▶ EXTRACT
---

OpenStack Controller maintenance API

When LCM creates the ClusterMaintenanceRequest object, the OpenStack Controller (Rockoon) ensures that all OpenStack components are in the Healthy state, which means that the pods are up and running, and the readiness probes are passing.

ClusterMaintenanceRequest object creation flow

ClusterMaintenanceRequest - create

When LCM creates the NodeMaintenanceRequest, the OpenStack Controller:

  1. Prepares components on the node for maintenance by removing nova-compute from scheduling.

  2. If the reboot of a node is possible, the instance migration workflow is triggered. The Operator can configure the instance migration flow through the Kubernetes node annotation and should define the required option before the managed cluster update. For configuration details, refer to Instance migration configuration for hosts.

    Also, since MOSK 25.1, cloud users can mark their instances for LCM to handle them individually during host maintenance operations. This allows for greater flexibility during cluster updates, especially for workloads that are sensitive to live migration. For details, refer to Configure per-instance migration mode.

  3. If the OpenStack Controller cannot migrate instances due to errors, it is suspended unless all instances are migrated manually or the openstack.lcm.mirantis.com/instance_migration_mode annotation is set to skip.

NodeMaintenanceRequest object creation flow

NodeMaintenanceRequest - create

When the node maintenance is over, LCM removes the NodeMaintenanceRequest object and the OpenStack Controller:

  • Verifies that the Kubernetes Node becomes Ready.

  • Verifies that all OpenStack components on a given node are Healthy, which means that the pods are up and running, and the readiness probes are passing.

  • Ensures that the OpenStack components are connected to RabbitMQ. For example, the Neutron Agents become alive on the node, and compute instances are in the UP state.

Note

The OpenStack Controller enables you to have only one nodeworkloadlock object at a time in the inactive state. Therefore, the update process for nodes is sequential.

NodeMaintenanceRequest object removal flow

NodeMaintenanceRequest - delete

When the cluster maintenance is over, the OpenStack Controller sets the ClusterWorkloadLock object to back active and the update completes.

CLusterMaintenanceRequest object removal flow

ClusterMaintenanceRequest - delete

---

▶ SOURCE INFORMATION

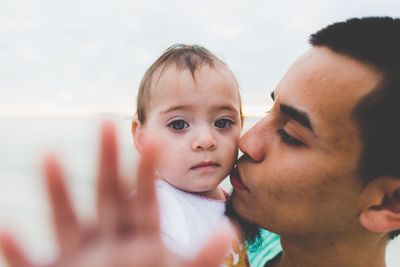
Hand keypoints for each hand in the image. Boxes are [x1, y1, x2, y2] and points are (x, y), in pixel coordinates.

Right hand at [0, 122, 230, 266]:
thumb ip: (198, 259)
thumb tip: (228, 232)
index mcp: (140, 237)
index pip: (145, 198)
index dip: (149, 171)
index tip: (156, 138)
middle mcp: (109, 238)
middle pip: (108, 196)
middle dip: (108, 162)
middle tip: (108, 122)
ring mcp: (81, 254)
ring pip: (68, 219)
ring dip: (58, 191)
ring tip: (49, 155)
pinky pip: (32, 262)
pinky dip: (17, 250)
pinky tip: (4, 231)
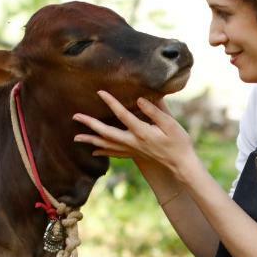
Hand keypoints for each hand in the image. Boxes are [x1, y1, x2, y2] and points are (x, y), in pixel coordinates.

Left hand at [73, 91, 197, 177]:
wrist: (181, 164)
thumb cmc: (179, 142)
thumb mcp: (171, 124)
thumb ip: (156, 111)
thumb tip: (141, 99)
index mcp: (141, 132)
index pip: (122, 114)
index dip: (111, 102)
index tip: (100, 92)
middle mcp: (133, 142)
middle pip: (106, 133)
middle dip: (90, 124)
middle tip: (75, 117)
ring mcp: (132, 150)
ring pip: (106, 145)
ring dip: (90, 141)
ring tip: (75, 138)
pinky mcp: (134, 154)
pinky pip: (114, 153)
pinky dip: (102, 152)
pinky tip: (93, 151)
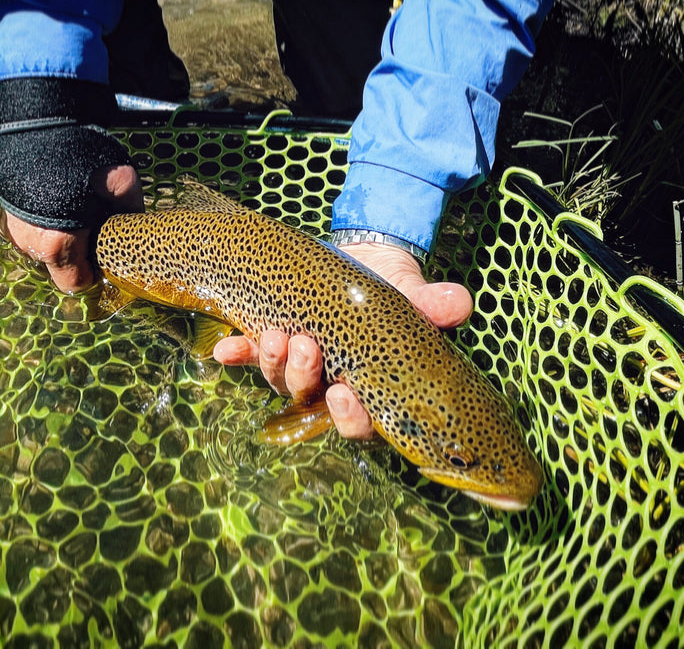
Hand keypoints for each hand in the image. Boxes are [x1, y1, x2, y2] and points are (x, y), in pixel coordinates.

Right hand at [0, 164, 142, 292]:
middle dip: (72, 251)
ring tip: (64, 207)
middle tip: (86, 223)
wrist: (39, 122)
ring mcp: (6, 225)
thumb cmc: (83, 157)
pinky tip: (44, 199)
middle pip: (54, 263)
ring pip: (33, 244)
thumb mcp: (122, 182)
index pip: (74, 283)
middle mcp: (25, 242)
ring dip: (49, 234)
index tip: (100, 253)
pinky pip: (16, 225)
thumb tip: (136, 224)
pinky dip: (30, 218)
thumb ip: (131, 210)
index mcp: (56, 246)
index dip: (91, 271)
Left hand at [212, 242, 473, 438]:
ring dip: (273, 363)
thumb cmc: (395, 291)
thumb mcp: (416, 296)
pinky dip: (236, 353)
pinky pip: (248, 355)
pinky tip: (223, 348)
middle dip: (304, 379)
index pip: (361, 423)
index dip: (349, 419)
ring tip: (277, 335)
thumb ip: (434, 305)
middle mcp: (329, 387)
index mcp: (369, 390)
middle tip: (305, 346)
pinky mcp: (272, 340)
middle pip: (310, 403)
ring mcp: (298, 367)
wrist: (363, 260)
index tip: (342, 395)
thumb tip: (460, 303)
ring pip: (280, 382)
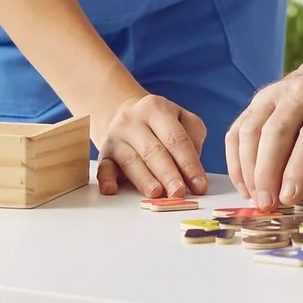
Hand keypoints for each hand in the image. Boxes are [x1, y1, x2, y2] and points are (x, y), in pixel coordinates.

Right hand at [91, 90, 208, 198]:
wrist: (124, 113)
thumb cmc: (160, 123)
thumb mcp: (182, 119)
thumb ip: (193, 138)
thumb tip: (192, 170)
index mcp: (156, 108)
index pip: (176, 139)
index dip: (189, 164)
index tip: (199, 185)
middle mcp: (133, 120)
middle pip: (153, 151)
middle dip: (168, 174)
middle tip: (179, 192)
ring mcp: (116, 136)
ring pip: (130, 160)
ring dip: (144, 179)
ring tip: (157, 194)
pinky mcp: (104, 153)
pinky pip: (103, 167)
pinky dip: (106, 179)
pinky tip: (112, 189)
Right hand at [226, 65, 302, 205]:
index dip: (298, 170)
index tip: (289, 198)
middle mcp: (302, 90)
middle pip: (276, 132)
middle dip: (267, 173)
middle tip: (268, 204)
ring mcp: (275, 93)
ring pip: (251, 130)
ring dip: (248, 169)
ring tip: (257, 199)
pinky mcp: (257, 101)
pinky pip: (238, 131)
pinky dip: (236, 161)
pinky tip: (246, 186)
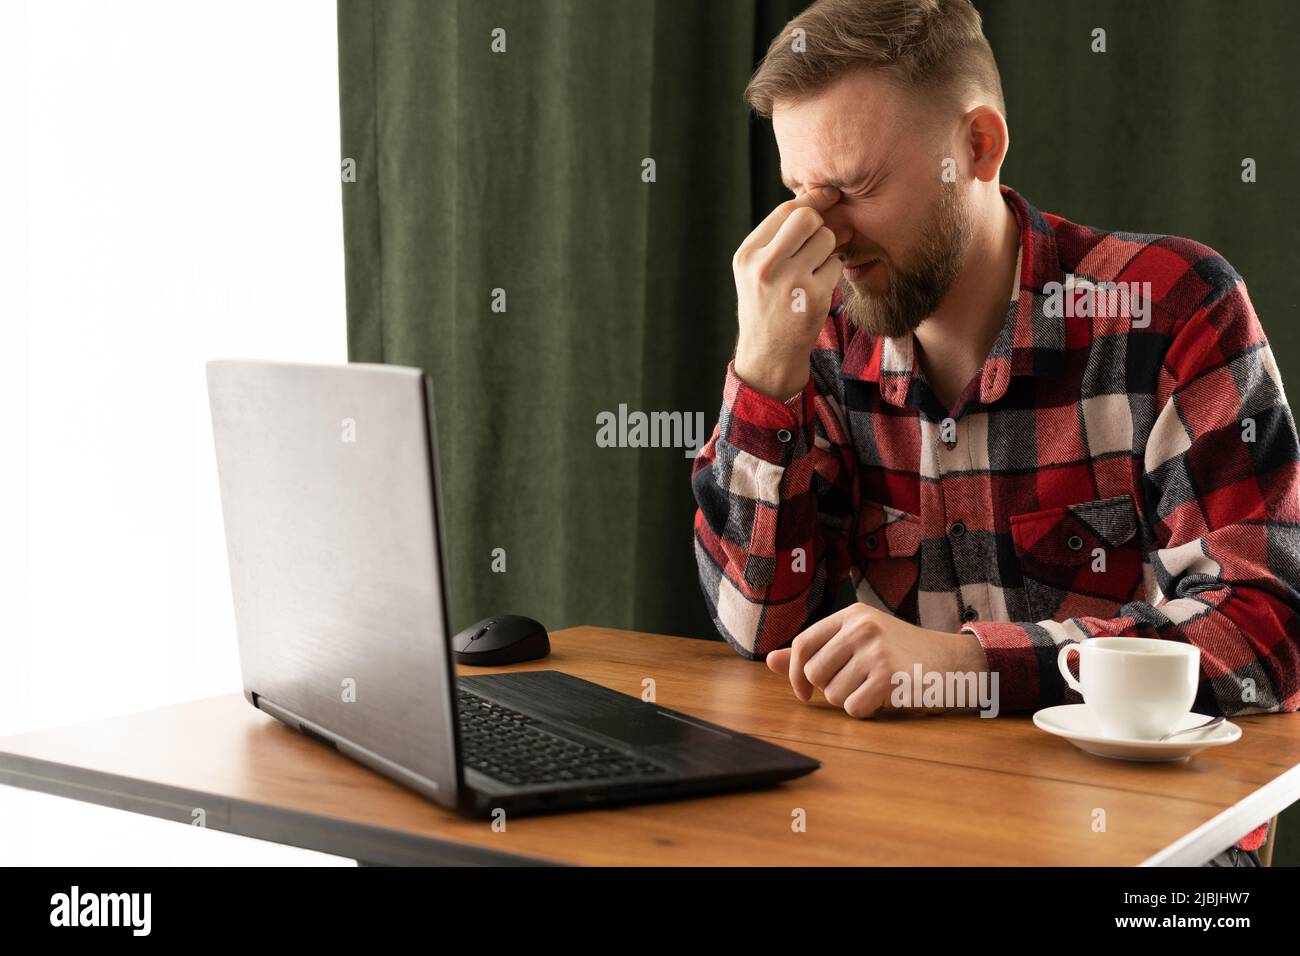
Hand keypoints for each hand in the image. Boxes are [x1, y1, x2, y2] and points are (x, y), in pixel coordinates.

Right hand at [732, 186, 847, 399]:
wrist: (767, 354)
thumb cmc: (765, 305)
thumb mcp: (756, 270)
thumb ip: (777, 238)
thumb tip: (818, 200)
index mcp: (747, 255)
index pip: (785, 211)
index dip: (812, 198)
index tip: (829, 193)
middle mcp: (765, 266)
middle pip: (807, 218)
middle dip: (820, 225)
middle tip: (817, 241)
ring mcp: (790, 281)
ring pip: (826, 239)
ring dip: (828, 249)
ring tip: (813, 269)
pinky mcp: (813, 297)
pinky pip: (835, 264)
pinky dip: (832, 272)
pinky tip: (817, 287)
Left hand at [765, 603, 989, 717]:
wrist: (953, 662)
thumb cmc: (901, 653)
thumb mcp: (859, 641)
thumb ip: (816, 650)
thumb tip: (771, 662)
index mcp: (851, 614)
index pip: (802, 643)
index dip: (795, 672)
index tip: (803, 691)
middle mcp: (861, 627)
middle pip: (814, 672)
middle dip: (827, 689)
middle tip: (853, 686)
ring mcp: (876, 651)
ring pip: (833, 694)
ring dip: (849, 700)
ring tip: (873, 688)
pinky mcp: (890, 677)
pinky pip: (854, 708)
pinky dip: (865, 711)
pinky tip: (885, 699)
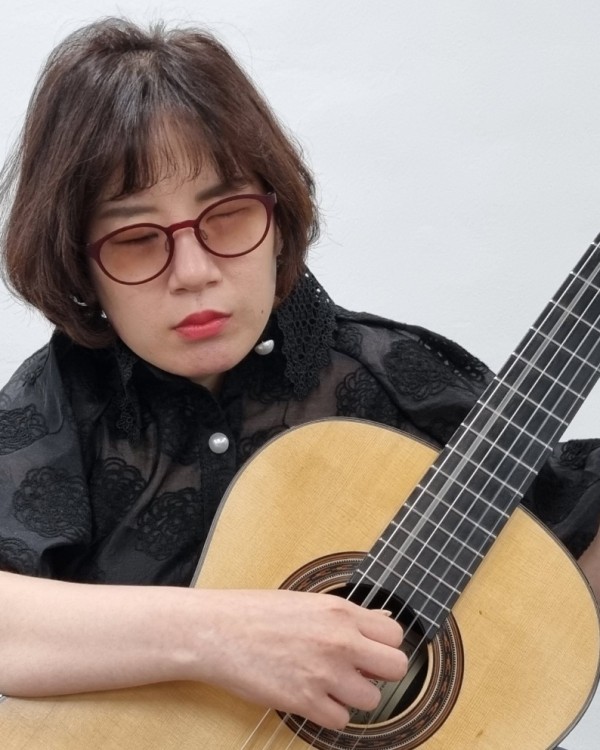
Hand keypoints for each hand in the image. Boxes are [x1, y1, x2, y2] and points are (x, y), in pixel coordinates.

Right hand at [191, 589, 407, 728]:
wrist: (218, 631)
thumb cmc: (256, 613)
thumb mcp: (306, 602)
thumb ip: (343, 617)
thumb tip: (377, 626)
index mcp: (340, 611)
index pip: (395, 635)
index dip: (384, 646)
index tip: (369, 651)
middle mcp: (340, 641)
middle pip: (397, 668)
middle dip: (381, 674)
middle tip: (358, 672)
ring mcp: (324, 672)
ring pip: (371, 700)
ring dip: (352, 696)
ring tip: (328, 685)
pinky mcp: (305, 701)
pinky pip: (340, 720)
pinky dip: (329, 714)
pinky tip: (312, 698)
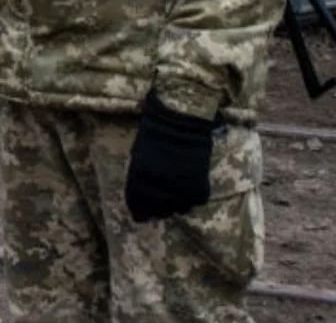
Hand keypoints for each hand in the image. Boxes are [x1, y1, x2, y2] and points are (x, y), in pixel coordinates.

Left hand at [126, 92, 215, 220]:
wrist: (180, 121)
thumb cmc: (154, 134)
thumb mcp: (139, 156)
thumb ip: (139, 178)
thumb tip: (140, 197)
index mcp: (140, 180)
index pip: (137, 206)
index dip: (139, 212)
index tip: (141, 215)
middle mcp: (158, 189)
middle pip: (159, 211)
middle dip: (158, 209)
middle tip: (160, 205)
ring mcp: (180, 190)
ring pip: (178, 209)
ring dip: (176, 203)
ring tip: (176, 193)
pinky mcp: (199, 188)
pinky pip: (195, 200)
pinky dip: (192, 196)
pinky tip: (189, 185)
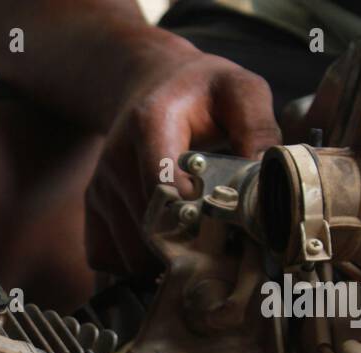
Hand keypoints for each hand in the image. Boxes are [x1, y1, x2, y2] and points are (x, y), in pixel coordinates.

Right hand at [85, 45, 279, 275]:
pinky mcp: (93, 207)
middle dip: (189, 245)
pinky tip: (166, 243)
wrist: (149, 82)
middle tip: (223, 242)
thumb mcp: (239, 89)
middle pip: (149, 229)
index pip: (164, 187)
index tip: (227, 221)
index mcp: (149, 124)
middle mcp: (115, 159)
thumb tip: (267, 181)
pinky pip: (110, 257)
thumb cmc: (200, 90)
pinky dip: (139, 264)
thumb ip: (259, 128)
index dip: (197, 214)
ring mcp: (100, 187)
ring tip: (198, 242)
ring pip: (131, 253)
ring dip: (166, 259)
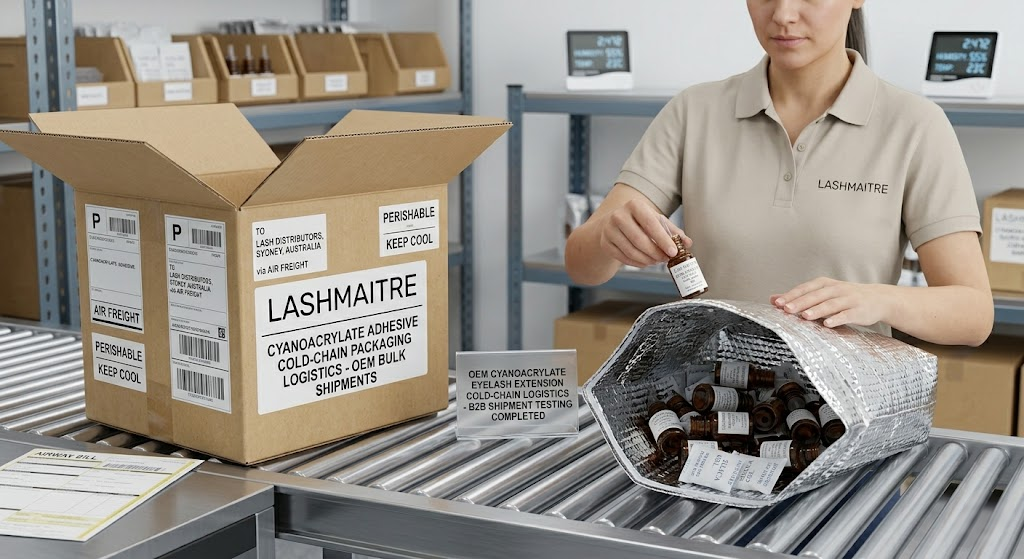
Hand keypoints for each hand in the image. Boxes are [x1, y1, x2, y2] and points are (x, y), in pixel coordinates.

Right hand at [597, 199, 690, 267]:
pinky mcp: (605, 243)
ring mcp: (609, 230)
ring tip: (656, 260)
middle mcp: (619, 216)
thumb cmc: (638, 221)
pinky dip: (637, 263)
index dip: (663, 240)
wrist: (612, 223)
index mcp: (634, 205)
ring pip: (631, 251)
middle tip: (666, 259)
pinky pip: (624, 258)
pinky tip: (645, 262)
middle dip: (655, 252)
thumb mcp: (655, 220)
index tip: (673, 251)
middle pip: (640, 240)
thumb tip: (687, 243)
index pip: (651, 224)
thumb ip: (672, 231)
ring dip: (647, 260)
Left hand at [771, 277, 889, 328]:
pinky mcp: (859, 310)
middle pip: (815, 296)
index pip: (805, 288)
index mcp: (824, 284)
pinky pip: (846, 314)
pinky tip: (828, 324)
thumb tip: (772, 299)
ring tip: (804, 316)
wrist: (877, 299)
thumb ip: (799, 297)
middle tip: (786, 309)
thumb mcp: (822, 293)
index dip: (791, 295)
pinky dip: (837, 318)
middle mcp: (836, 289)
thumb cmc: (844, 297)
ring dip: (817, 310)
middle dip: (800, 302)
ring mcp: (848, 299)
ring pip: (830, 304)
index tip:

---

According to the text on the OpenStack Controller maintenance API, how many nodeworkloadlock objects can be in the inactive state at one time? The rows have no connection to the text on the OpenStack Controller maintenance API.

Only one.